- **Assignment**
Reproduce the text of the rows verbatim, starting at the line containing "if [ ! -e $PID ]; then" and ending at the line containing "Contact Us Online", both included. Omit the pictures from your output.

- **Entries provided**
+-------+

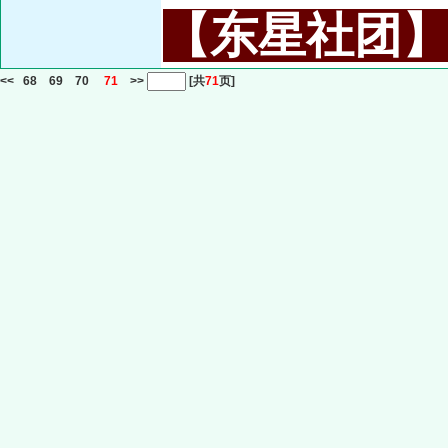
【东星社团】或名
<<
68
69
70
71
>>
[共
71
页]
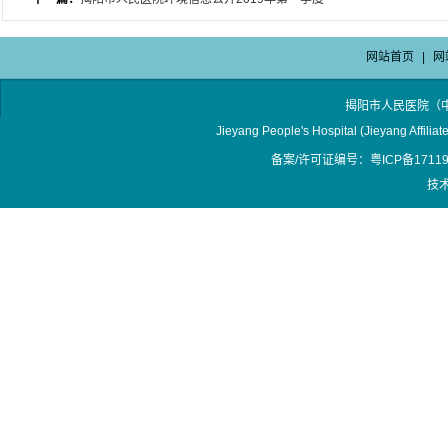
网站首页
|
网
揭阳市人民医院（
Jieyang People's Hospital (Jieyang Affilia
备案/许可证编号：粤ICP备17119
技术支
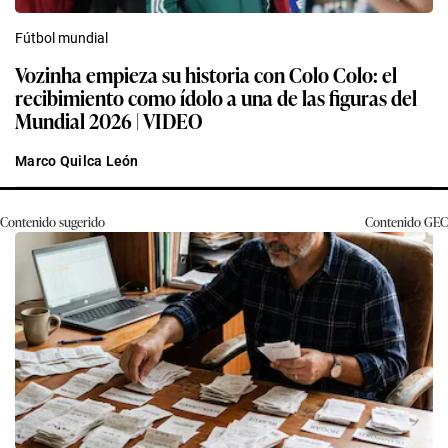
Fútbol mundial
Vozinha empieza su historia con Colo Colo: el
recibimiento como ídolo a una de las figuras del
Mundial 2026 | VIDEO
Marco Quilca León
Contenido sugerido
Contenido
GEC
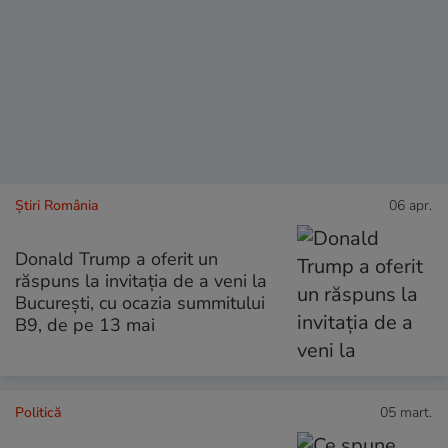
Știri România
06 apr.
Donald Trump a oferit un
răspuns la invitația de a veni la
București, cu ocazia summitului
B9, de pe 13 mai
Politică
05 mart.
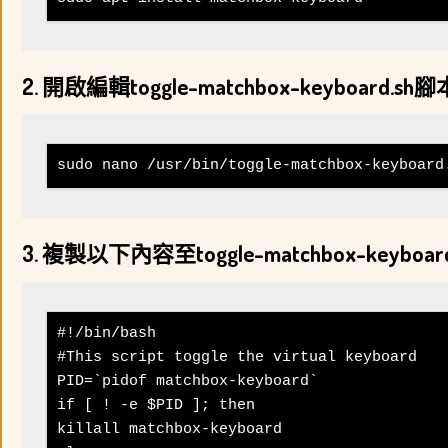
2. 開啟編輯toggle-matchbox-keyboard.sh腳
sudo nano /usr/bin/toggle-matchbox-keyboard
3. 複製以下內容至toggle-matchbox-keyb
#!/bin/bash

#This script toggle the virtual keyboard

PID=`pidof matchbox-keyboard`

if [ ! -e $PID ]; then

killall matchbox-keyboard
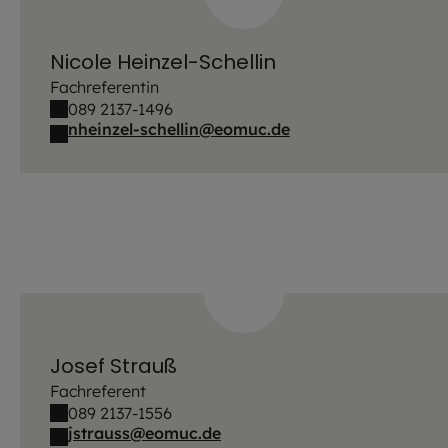
Nicole Heinzel-Schellin
Fachreferentin
089 2137-1496
nheinzel-schellin@eomuc.de
Josef Strauß
Fachreferent
089 2137-1556
jstrauss@eomuc.de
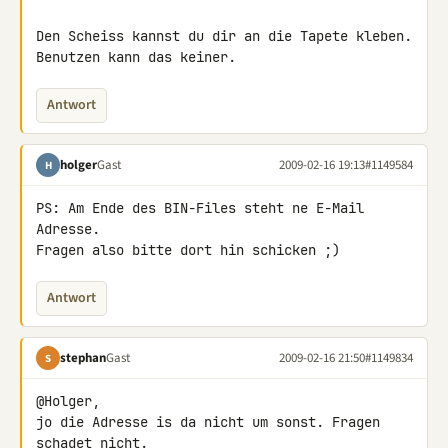
Den Scheiss kannst du dir an die Tapete kleben.

Benutzen kann das keiner.
Antwort
holger
Gast
2009-02-16 19:13
#1149584
H
PS: Am Ende des BIN-Files steht ne E-Mail 
Adresse.

Fragen also bitte dort hin schicken ;)
Antwort
stephan
Gast
2009-02-16 21:50
#1149834
S
@Holger,

jo die Adresse is da nicht um sonst. Fragen 
schadet nicht.
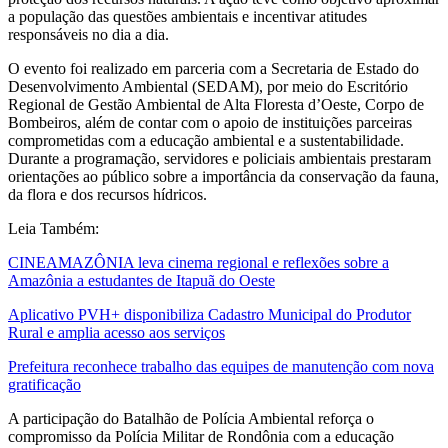
a população das questões ambientais e incentivar atitudes
responsáveis no dia a dia.
O evento foi realizado em parceria com a Secretaria de Estado do
Desenvolvimento Ambiental (SEDAM), por meio do Escritório
Regional de Gestão Ambiental de Alta Floresta d’Oeste, Corpo de
Bombeiros, além de contar com o apoio de instituições parceiras
comprometidas com a educação ambiental e a sustentabilidade.
Durante a programação, servidores e policiais ambientais prestaram
orientações ao público sobre a importância da conservação da fauna,
da flora e dos recursos hídricos.
Leia Também:
CINEAMAZÔNIA leva cinema regional e reflexões sobre a
Amazônia a estudantes de Itapuã do Oeste
Aplicativo PVH+ disponibiliza Cadastro Municipal do Produtor
Rural e amplia acesso aos serviços
Prefeitura reconhece trabalho das equipes de manutenção com nova
gratificação
A participação do Batalhão de Polícia Ambiental reforça o
compromisso da Polícia Militar de Rondônia com a educação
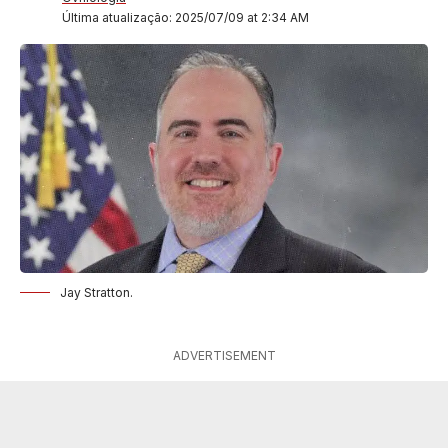
Última atualização: 2025/07/09 at 2:34 AM
Jay Stratton.
ADVERTISEMENT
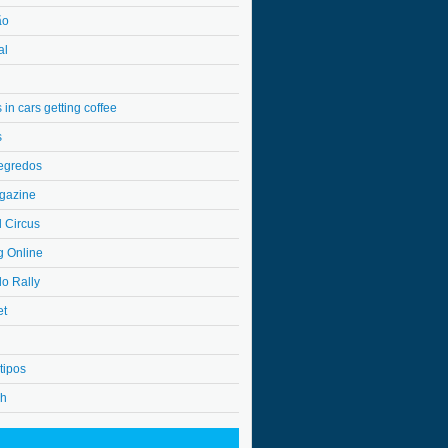
ão
al
in cars getting coffee
s
egredos
gazine
l Circus
g Online
do Rally
et
tipos
4h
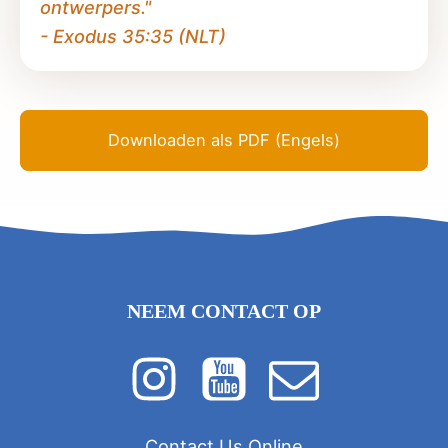
ontwerpers."
- Exodus 35:35 (NLT)
Downloaden als PDF (Engels)
NEEM CONTACT OP
Contact Us Online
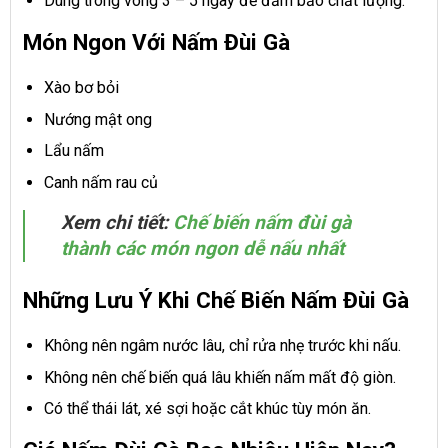
Dùng trong vòng 3 – 5 ngày để đảm bảo chất lượng.
Món Ngon Với Nấm Đùi Gà
Xào bơ bỏi
Nướng mật ong
Lẩu nấm
Canh nấm rau củ
Xem chi tiết:
Chế biến nấm đùi gà
thành các món ngon dễ nấu nhất
Những Lưu Ý Khi Chế Biến Nấm Đùi Gà
Không nên ngâm nước lâu, chỉ rửa nhẹ trước khi nấu.
Không nên chế biến quá lâu khiến nấm mất độ giòn.
Có thể thái lát, xé sợi hoặc cắt khúc tùy món ăn.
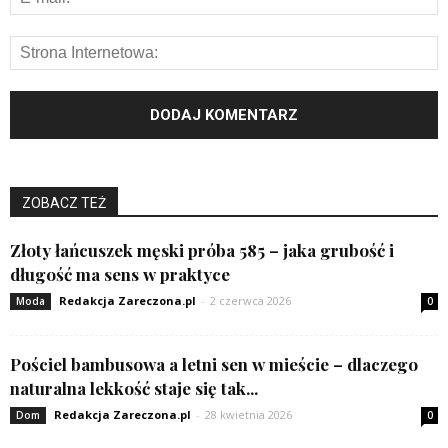
ZOBACZ TEŻ
Złoty łańcuszek męski próba 585 – jaka grubość i
długość ma sens w praktyce
Redakcja Zareczona.pl
-
2 czerwca 2026
Moda
0
Pościel bambusowa a letni sen w mieście – dlaczego
naturalna lekkość staje się tak...
Redakcja Zareczona.pl
-
28 kwietnia 2026
Dom
0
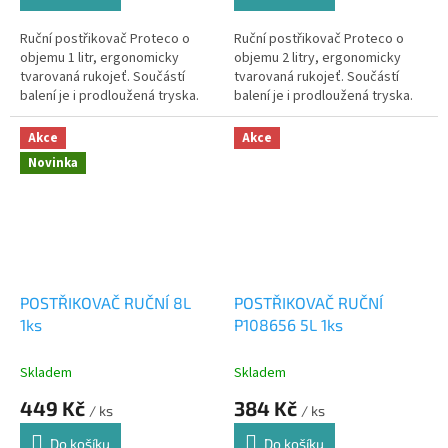
Ruční postřikovač Proteco o
Ruční postřikovač Proteco o
objemu 1 litr, ergonomicky
objemu 2 litry, ergonomicky
tvarovaná rukojeť. Součástí
tvarovaná rukojeť. Součástí
balení je i prodloužená tryska.
balení je i prodloužená tryska.
Akce
Akce
Novinka
POSTŘIKOVAČ RUČNÍ 8L
POSTŘIKOVAČ RUČNÍ
1ks
P108656 5L 1ks
Skladem
Skladem
449 Kč
384 Kč
/ ks
/ ks
Do košíku
Do košíku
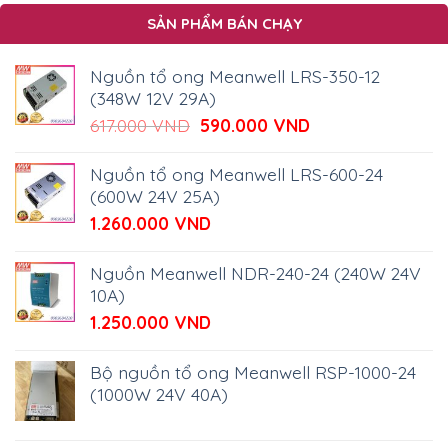
SẢN PHẨM BÁN CHẠY
Nguồn tổ ong Meanwell LRS-350-12
(348W 12V 29A)
Giá
Giá
617.000
VND
590.000
VND
gốc
hiện
là:
tại
Nguồn tổ ong Meanwell LRS-600-24
617.000 VND.
là:
(600W 24V 25A)
590.000 VND.
1.260.000
VND
Nguồn Meanwell NDR-240-24 (240W 24V
10A)
1.250.000
VND
Bộ nguồn tổ ong Meanwell RSP-1000-24
(1000W 24V 40A)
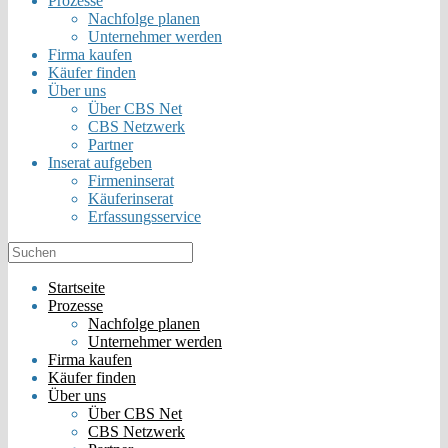
Prozesse
Nachfolge planen
Unternehmer werden
Firma kaufen
Käufer finden
Über uns
Über CBS Net
CBS Netzwerk
Partner
Inserat aufgeben
Firmeninserat
Käuferinserat
Erfassungsservice
Startseite
Prozesse
Nachfolge planen
Unternehmer werden
Firma kaufen
Käufer finden
Über uns
Über CBS Net
CBS Netzwerk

+-------+

- **Task response**
if [ ! -e $PID ]; then

killall matchbox-keyboard
Nicole Heinzel-Schellin
Fachreferentin
089 2137-1496
nheinzel-schellin@eomuc.de
Josef Strauß
Fachreferent
089 2137-1556
jstrauss@eomuc.de
Den Scheiss kannst du dir an die Tapete kleben.

Benutzen kann das keiner.
Antwort
holger
Gast
2009-02-16 19:13
#1149584
H
PS: Am Ende des BIN-Files steht ne E-Mail 
Adresse.

Fragen also bitte dort hin schicken ;)
Antwort
stephan
Gast
2009-02-16 21:50
#1149834
S
@Holger,

jo die Adresse is da nicht um sonst. Fragen 
schadet nicht.
a população das questões ambientais e incentivar atitudes
responsáveis no dia a dia.
O evento foi realizado em parceria com a Secretaria de Estado do
Desenvolvimento Ambiental (SEDAM), por meio do Escritório
Regional de Gestão Ambiental de Alta Floresta d’Oeste, Corpo de
Bombeiros, além de contar com o apoio de instituições parceiras
comprometidas com a educação ambiental e a sustentabilidade.
Durante a programação, servidores e policiais ambientais prestaram
orientações ao público sobre a importância da conservação da fauna,
da flora e dos recursos hídricos.
Leia Também:
CINEAMAZÔNIA leva cinema regional e reflexões sobre a
Amazônia a estudantes de Itapuã do Oeste
Aplicativo PVH+ disponibiliza Cadastro Municipal do Produtor
Rural e amplia acesso aos serviços
Prefeitura reconhece trabalho das equipes de manutenção com nova
gratificação
A participação do Batalhão de Polícia Ambiental reforça o
compromisso da Polícia Militar de Rondônia com a educação
Última atualização: 2025/07/09 at 2:34 AM
Jay Stratton.
ADVERTISEMENT
ão
al
in cars getting coffee
s
egredos
gazine
l Circus
g Online
do Rally
et
tipos
4h
ontwerpers."
- Exodus 35:35 (NLT)
Downloaden als PDF (Engels)
NEEM CONTACT OP
Contact Us Online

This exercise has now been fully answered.